Structured investments have rendered a countless number of investors financially ruined – many of whom would never have been invested in the exotic products if not for the recommendations of their financial advisor. The 2008 financial crisis cast a new light on the potential problems of structured products, from so-called principal-protected investments issued by Lehman Brothers to reverse convertible notes from Morgan Stanley. The result was the same: Investors lost big.
Jargon-laden literature, illiquidity, counter-party risk and lack of transparency all make structured products a complex and often unsuitable investment for the average investor.

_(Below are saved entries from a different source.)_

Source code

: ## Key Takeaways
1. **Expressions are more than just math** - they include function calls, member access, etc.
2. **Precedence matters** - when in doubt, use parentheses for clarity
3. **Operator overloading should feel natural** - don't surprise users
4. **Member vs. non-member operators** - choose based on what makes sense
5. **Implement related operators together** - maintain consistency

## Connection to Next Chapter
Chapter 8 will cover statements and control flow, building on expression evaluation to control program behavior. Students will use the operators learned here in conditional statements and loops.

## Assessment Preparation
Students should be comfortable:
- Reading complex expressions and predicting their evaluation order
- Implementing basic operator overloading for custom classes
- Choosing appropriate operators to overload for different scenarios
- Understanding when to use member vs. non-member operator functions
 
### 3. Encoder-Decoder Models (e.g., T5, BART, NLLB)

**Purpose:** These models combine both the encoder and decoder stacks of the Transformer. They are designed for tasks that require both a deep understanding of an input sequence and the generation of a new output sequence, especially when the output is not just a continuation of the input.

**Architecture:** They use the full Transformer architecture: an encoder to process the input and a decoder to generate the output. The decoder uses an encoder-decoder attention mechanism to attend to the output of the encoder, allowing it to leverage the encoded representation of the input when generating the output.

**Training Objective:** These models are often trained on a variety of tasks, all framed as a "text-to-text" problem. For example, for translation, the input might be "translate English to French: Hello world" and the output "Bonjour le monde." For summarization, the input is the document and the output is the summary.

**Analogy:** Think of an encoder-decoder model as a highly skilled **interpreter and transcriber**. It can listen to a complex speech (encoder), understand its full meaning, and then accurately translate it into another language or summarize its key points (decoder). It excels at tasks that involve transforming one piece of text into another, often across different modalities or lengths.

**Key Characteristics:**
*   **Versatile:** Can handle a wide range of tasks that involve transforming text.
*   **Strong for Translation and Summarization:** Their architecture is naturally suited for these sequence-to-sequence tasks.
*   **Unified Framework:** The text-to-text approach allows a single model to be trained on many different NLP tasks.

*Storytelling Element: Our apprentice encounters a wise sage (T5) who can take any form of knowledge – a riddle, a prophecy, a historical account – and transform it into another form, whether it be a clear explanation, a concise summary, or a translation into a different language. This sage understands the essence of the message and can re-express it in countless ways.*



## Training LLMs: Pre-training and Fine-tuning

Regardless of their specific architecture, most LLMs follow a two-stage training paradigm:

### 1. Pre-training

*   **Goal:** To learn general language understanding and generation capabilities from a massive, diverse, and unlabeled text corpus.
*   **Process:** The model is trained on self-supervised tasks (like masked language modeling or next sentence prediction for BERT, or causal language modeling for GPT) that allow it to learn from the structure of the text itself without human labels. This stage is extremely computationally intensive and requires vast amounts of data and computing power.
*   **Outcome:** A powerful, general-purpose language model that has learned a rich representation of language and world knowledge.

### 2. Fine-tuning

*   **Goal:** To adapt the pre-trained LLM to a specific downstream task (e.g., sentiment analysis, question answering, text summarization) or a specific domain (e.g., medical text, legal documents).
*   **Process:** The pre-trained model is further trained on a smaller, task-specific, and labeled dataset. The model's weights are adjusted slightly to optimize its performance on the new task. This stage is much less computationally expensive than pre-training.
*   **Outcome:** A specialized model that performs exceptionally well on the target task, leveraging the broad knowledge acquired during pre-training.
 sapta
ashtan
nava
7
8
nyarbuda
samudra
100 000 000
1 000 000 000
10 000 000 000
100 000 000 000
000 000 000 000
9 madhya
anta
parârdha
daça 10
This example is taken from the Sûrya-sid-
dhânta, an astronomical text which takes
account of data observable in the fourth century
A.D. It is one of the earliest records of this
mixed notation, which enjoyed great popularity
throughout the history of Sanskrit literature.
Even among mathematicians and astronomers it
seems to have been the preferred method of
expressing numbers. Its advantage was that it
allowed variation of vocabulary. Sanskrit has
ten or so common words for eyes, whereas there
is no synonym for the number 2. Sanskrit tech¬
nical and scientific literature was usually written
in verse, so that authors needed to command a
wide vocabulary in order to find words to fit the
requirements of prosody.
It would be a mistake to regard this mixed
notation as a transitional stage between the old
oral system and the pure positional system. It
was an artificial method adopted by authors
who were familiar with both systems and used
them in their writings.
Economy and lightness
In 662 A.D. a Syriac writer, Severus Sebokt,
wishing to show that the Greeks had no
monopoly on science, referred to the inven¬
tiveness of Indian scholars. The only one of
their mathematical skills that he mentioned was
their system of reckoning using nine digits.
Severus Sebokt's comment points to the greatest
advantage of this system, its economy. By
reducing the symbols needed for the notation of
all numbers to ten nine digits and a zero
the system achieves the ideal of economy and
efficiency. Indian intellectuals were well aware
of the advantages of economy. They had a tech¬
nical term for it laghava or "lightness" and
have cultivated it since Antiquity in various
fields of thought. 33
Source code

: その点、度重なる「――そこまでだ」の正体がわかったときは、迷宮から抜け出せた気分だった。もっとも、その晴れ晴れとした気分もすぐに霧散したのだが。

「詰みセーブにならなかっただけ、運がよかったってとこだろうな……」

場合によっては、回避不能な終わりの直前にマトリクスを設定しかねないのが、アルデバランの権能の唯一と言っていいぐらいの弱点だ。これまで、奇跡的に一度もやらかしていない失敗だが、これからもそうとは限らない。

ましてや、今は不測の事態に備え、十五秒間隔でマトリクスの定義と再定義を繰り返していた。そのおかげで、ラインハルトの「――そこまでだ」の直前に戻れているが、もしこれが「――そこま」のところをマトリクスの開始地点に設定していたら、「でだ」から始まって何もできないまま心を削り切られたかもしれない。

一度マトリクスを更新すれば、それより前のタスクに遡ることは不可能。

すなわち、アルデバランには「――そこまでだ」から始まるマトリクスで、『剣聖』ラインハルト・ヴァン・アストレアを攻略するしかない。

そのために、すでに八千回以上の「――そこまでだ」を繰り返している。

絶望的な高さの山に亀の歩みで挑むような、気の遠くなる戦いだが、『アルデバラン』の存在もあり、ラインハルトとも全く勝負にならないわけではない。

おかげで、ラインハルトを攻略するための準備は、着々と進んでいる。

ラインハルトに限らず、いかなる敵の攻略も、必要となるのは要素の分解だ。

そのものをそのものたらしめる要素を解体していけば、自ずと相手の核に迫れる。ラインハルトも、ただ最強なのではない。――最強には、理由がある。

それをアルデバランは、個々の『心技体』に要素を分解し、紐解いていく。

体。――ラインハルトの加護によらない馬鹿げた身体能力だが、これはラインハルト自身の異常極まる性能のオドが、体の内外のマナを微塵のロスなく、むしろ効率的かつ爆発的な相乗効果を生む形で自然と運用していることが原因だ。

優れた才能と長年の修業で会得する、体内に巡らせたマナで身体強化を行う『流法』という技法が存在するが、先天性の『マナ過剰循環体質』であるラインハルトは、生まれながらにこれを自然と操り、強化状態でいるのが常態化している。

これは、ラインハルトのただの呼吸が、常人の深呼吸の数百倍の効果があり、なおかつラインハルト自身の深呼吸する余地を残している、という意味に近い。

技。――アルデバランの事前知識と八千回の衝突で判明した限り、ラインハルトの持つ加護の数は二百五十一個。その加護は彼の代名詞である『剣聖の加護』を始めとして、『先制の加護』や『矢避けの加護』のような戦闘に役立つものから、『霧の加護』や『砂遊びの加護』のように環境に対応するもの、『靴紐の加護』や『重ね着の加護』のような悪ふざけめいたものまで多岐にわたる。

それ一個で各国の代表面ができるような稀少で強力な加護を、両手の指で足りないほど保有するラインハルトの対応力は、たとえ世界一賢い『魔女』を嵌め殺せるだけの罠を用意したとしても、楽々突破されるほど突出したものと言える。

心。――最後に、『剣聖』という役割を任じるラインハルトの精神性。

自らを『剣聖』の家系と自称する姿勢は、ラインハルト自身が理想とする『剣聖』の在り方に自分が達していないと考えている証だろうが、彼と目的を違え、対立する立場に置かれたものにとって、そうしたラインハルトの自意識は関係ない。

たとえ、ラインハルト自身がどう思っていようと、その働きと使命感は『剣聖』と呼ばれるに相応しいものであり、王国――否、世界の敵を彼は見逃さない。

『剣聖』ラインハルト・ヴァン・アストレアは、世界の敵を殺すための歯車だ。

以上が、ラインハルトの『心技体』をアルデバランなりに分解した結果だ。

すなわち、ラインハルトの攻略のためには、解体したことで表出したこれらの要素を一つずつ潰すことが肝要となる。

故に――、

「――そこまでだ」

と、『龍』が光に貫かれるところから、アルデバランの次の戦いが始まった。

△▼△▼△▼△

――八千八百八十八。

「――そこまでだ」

Despite these characterizations, many financial advisors continue to sell structured products because of the large mark-ups and commissions they bring – not because they are in the best interests of a client.
In the case of Morgan Stanley, a review by the Financial Industry Regulatory Authority (FINRA) into sales of the firm’s structured products – which included principal-protected investments, leveraged exposure, yield enhancement, and access investments – revealed that in many instances the true risks of the structured products were never disclosed to clients.
FINRA’s findings were officially documented in a Letter of Acceptance, Waiver and Consent (AWC) in which Morgan Stanley signed on Dec. 7, 2011, and agreed to pay a $600,000 fine to settle the violations outlined. Among the violations cited: Supervisory deficiencies, as well as unsuitable recommendations of structured products to retail customers.
In the AWC letter, FINRA states that Morgan Stanley failed to create “reasonable systems or procedures to notify supervisors whether structured product purchases complied with the firm’s internal guidelines.” Instead, Morgan Stanley placed the responsibility with branch supervisors.
“During the Review Period, Morgan Stanley had no reports or tools for sales supervisors or compliance personnel that were specific to structured products, or which highlighted and detected single concentrated structured product purchases. As a result, of the 224,000 structured product purchases between September 2006 and August 2008, more than 28,000 were in net amounts that exceeded 25% of the customer’s disclosed liquid net worth and more than 2,600 were effected by customers with slated net worth less than $100,000,” the AWC letter said.